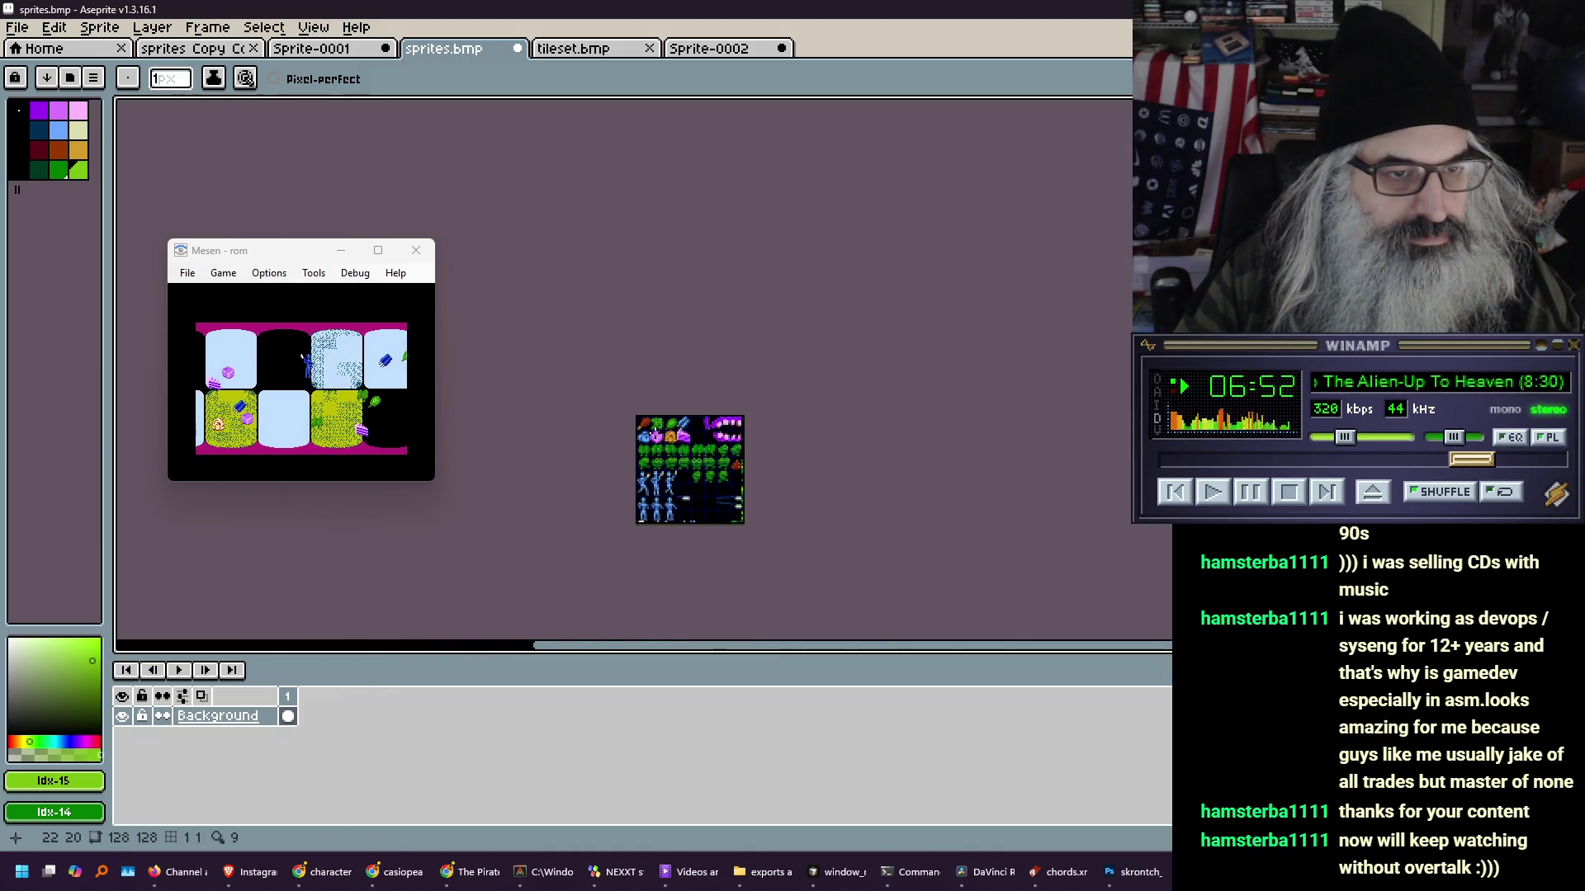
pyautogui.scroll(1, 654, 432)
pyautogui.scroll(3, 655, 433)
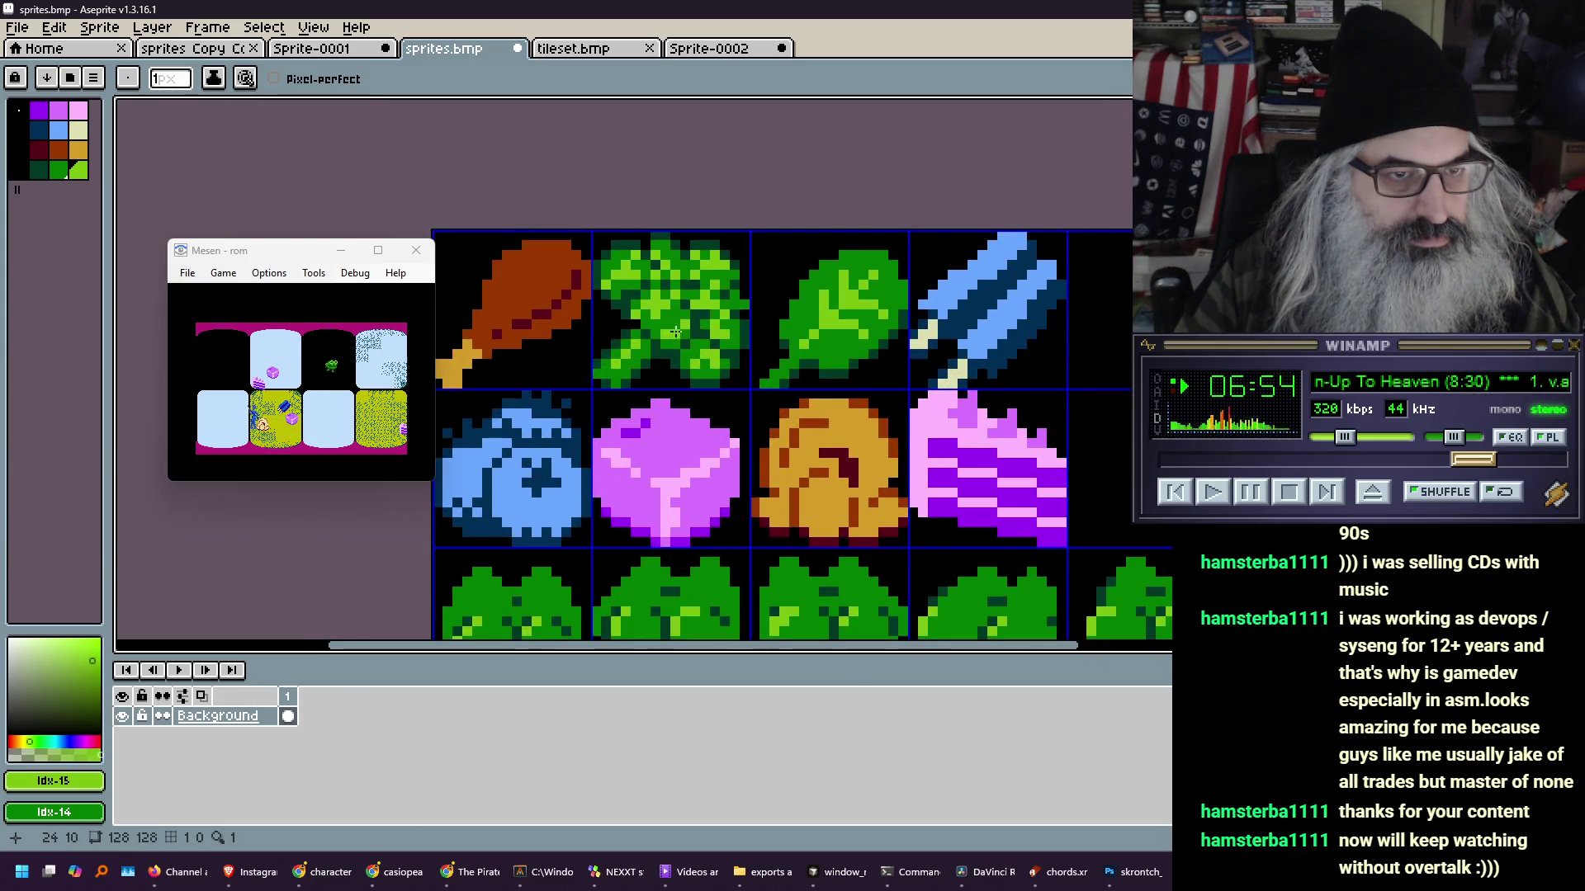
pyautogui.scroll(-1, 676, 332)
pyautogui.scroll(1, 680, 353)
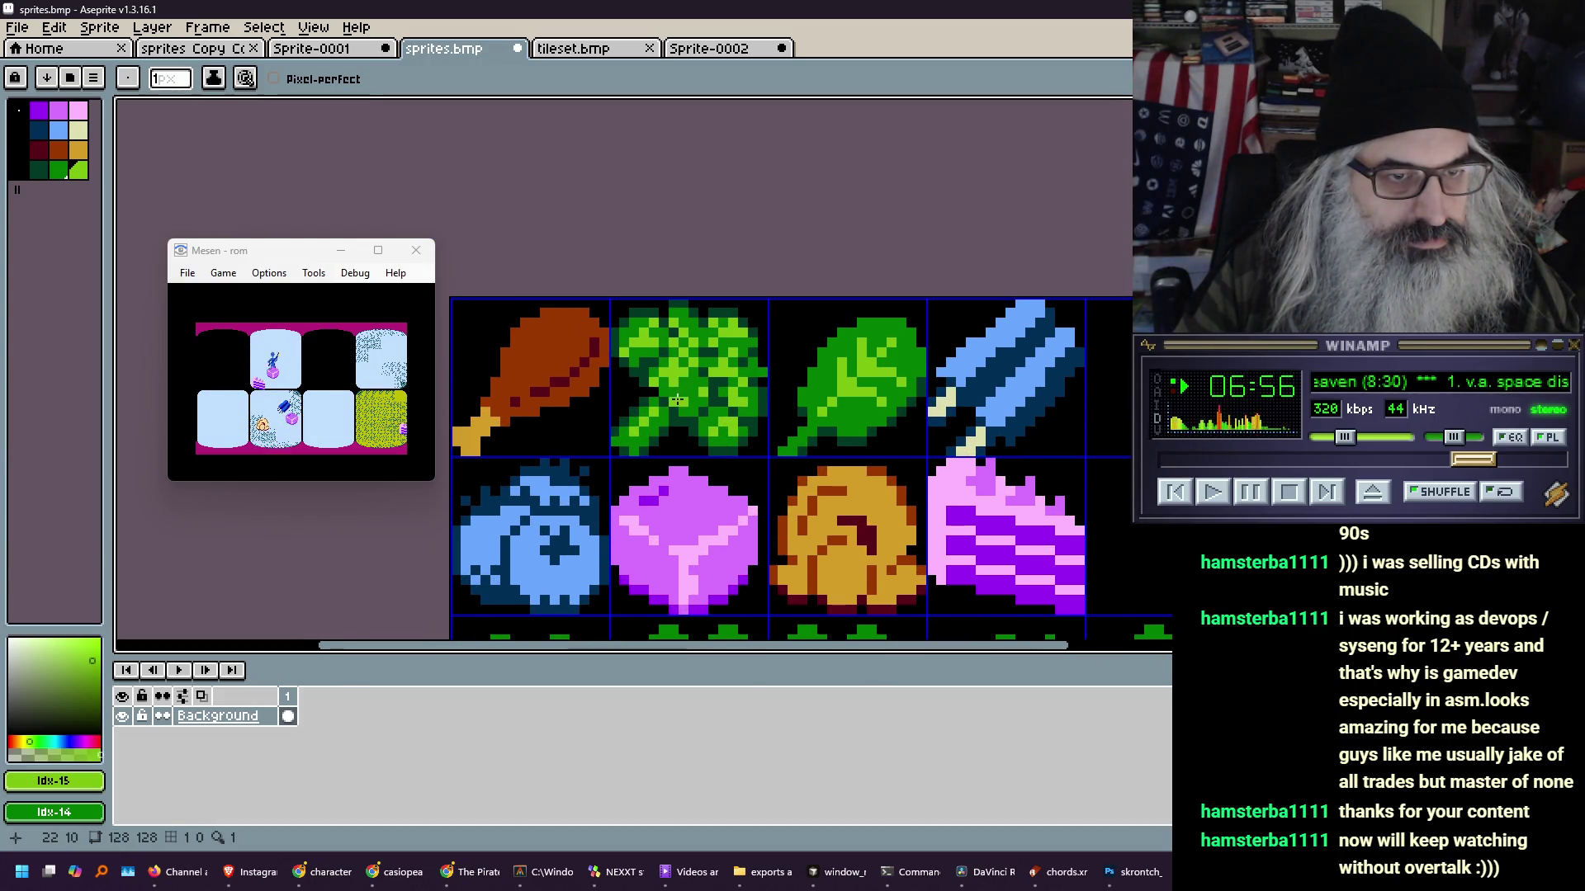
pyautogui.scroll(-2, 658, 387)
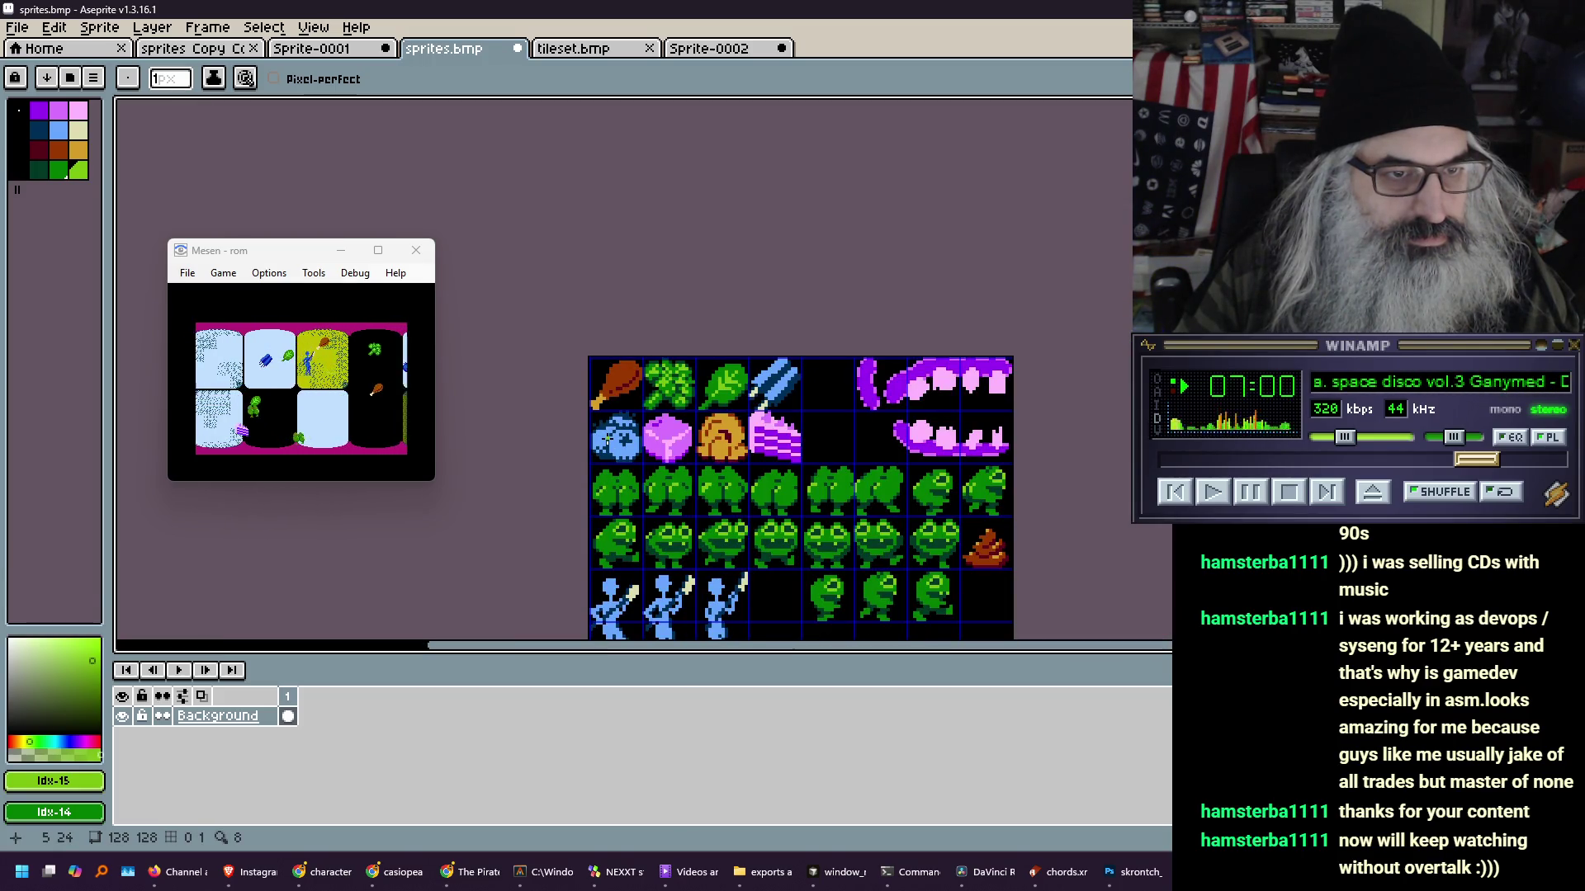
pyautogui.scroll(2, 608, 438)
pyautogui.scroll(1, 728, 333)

__________

**What needs to be done**
From the line containing "pyautogui.scroll(-2, 658, 387)" through the last line of the entries, copy each line exactly and only those, skipping all pictures.

**Your response**
pyautogui.scroll(-2, 658, 387)
pyautogui.scroll(2, 608, 438)
pyautogui.scroll(1, 728, 333)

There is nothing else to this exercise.